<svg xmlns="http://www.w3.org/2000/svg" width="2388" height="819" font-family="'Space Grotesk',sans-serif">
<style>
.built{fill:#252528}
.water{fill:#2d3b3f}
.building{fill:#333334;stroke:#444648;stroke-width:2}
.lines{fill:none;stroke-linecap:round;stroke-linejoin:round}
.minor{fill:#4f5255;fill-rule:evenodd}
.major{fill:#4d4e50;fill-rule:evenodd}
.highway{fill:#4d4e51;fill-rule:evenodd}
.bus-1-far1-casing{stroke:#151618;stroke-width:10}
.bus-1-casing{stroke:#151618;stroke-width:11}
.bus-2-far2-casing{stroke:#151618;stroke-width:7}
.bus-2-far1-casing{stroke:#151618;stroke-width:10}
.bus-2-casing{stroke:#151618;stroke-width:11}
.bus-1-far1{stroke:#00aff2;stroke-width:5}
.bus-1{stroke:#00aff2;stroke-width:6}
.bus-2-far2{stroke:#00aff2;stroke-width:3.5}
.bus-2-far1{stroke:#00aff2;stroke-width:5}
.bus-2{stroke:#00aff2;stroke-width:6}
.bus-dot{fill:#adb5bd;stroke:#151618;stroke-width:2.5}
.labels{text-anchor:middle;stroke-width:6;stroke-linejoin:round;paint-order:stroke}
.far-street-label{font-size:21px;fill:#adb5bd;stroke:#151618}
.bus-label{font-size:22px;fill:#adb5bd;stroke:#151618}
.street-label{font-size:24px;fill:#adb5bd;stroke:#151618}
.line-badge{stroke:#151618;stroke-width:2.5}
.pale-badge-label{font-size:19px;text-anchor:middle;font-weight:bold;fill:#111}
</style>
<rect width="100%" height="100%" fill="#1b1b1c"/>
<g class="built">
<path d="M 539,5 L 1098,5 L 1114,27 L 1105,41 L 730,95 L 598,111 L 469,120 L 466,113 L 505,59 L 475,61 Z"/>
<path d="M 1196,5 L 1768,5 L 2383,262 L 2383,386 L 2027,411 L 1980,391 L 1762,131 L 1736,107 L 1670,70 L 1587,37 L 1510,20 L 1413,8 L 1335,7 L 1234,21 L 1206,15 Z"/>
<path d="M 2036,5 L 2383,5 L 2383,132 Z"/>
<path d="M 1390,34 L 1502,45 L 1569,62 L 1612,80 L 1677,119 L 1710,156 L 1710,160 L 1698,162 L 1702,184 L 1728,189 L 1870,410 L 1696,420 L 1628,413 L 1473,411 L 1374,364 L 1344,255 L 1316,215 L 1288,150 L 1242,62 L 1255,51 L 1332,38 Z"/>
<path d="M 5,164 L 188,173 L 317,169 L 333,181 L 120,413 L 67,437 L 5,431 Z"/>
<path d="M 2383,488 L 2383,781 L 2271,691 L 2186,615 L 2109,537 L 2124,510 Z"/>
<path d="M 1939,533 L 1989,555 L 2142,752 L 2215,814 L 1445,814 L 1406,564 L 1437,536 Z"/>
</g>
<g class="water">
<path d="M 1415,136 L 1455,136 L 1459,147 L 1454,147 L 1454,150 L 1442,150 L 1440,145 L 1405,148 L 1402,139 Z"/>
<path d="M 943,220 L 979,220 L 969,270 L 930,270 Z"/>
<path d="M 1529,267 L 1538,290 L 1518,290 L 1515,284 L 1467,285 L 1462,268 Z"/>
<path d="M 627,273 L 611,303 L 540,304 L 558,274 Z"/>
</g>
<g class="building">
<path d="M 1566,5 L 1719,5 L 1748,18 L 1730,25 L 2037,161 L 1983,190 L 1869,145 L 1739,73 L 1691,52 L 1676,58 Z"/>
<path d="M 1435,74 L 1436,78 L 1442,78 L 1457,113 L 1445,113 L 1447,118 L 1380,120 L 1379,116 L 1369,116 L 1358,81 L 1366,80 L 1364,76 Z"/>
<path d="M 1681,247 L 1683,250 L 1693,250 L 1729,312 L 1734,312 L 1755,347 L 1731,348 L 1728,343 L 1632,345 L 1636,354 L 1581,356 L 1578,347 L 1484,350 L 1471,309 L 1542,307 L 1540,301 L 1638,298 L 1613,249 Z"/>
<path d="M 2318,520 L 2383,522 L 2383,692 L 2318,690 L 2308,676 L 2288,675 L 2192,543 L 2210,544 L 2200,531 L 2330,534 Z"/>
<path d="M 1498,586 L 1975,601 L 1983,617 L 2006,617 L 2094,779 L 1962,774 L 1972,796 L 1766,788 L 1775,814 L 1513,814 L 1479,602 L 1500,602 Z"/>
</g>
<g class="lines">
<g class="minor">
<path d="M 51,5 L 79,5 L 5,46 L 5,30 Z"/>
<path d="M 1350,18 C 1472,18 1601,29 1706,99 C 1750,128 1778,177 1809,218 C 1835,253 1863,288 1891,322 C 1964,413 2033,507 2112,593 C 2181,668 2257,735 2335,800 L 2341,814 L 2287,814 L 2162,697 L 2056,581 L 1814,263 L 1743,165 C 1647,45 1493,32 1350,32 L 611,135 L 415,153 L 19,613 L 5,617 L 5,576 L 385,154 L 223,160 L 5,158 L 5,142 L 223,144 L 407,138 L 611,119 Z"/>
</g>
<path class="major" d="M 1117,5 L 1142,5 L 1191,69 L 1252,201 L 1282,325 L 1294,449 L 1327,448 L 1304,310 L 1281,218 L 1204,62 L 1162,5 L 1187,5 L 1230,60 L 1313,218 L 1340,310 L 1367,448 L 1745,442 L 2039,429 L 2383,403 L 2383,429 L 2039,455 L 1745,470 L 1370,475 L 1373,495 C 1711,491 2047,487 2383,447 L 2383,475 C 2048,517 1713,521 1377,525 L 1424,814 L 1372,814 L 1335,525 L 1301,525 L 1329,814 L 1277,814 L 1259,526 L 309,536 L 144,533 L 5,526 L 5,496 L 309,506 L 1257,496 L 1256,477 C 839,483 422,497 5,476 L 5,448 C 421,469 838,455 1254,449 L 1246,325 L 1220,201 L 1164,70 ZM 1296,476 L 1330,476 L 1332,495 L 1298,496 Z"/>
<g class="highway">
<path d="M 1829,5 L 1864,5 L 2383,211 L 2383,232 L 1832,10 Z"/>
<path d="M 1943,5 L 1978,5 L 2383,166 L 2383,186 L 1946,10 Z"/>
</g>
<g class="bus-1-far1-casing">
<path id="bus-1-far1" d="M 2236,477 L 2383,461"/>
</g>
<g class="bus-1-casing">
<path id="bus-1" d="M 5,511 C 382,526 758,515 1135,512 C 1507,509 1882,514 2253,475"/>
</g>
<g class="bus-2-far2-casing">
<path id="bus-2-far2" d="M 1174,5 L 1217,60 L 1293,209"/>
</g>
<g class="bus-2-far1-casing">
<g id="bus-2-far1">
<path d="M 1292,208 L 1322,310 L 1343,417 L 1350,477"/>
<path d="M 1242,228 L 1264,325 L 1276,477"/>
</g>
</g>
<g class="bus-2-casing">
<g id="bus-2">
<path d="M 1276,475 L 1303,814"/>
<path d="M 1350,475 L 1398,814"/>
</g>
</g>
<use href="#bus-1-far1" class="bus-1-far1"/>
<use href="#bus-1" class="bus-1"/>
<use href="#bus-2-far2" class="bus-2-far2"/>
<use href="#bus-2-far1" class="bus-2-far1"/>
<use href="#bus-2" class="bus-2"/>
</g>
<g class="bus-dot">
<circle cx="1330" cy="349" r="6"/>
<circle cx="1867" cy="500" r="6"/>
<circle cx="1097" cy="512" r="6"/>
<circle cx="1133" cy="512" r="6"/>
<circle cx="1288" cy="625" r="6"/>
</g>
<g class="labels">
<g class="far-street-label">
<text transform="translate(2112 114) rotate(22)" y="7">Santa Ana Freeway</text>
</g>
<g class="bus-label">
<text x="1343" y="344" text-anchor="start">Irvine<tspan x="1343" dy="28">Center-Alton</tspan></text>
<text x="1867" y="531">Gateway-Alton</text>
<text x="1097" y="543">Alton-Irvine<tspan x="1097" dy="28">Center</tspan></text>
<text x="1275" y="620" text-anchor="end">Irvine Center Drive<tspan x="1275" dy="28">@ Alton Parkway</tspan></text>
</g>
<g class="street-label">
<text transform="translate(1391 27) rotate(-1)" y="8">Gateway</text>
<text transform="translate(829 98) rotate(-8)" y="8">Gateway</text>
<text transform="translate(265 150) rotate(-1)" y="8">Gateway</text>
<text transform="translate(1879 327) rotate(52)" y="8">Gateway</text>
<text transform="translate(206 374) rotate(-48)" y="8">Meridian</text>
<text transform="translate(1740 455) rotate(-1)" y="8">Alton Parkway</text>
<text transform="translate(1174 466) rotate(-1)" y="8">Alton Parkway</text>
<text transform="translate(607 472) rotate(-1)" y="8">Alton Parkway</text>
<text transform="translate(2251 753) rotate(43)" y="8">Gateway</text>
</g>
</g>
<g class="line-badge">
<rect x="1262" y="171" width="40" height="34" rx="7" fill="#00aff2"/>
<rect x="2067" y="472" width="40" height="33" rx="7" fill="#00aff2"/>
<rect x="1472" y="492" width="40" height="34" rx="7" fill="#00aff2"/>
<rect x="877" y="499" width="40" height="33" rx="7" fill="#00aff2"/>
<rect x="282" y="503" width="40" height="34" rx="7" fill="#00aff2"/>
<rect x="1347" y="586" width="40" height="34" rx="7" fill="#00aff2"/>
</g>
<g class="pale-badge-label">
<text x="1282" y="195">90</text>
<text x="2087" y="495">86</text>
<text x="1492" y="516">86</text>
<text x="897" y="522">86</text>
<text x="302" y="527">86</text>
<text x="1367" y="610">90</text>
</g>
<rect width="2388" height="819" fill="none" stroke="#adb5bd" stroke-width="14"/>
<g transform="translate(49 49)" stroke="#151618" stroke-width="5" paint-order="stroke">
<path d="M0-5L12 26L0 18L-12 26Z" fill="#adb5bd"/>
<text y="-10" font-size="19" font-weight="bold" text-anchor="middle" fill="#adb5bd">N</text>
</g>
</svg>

********************

• [ACTIVITY]
Retrieve each line of the data in which the word "rule" can be found.

• [WORKED SOLUTION]
.minor{fill:#4f5255;fill-rule:evenodd}
.major{fill:#4d4e50;fill-rule:evenodd}
.highway{fill:#4d4e51;fill-rule:evenodd}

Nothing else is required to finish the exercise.